* _Supplied records_:
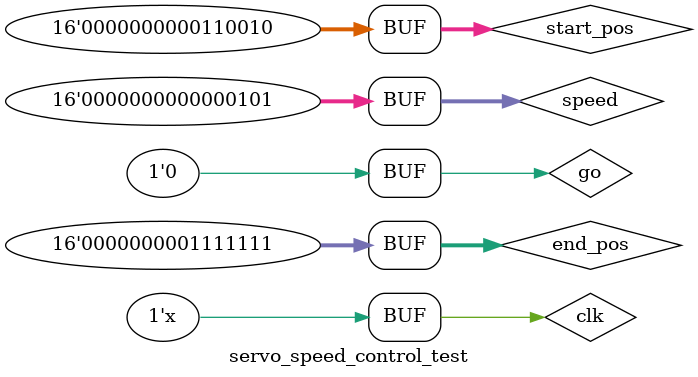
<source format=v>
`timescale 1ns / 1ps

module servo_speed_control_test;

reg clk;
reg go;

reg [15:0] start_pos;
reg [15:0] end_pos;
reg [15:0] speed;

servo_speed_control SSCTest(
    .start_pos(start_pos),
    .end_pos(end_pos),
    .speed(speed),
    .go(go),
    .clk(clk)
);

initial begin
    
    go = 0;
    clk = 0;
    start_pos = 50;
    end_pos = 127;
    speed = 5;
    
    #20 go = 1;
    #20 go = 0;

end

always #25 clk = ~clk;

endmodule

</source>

* _What you need to do_:
Set down exactly the lines that begin with the one containing "initial begin" and end with the last line above, and no others.

* _Your solution_:
initial begin
    
    go = 0;
    clk = 0;
    start_pos = 50;
    end_pos = 127;
    speed = 5;
    
    #20 go = 1;
    #20 go = 0;

end

always #25 clk = ~clk;

endmodule

</source>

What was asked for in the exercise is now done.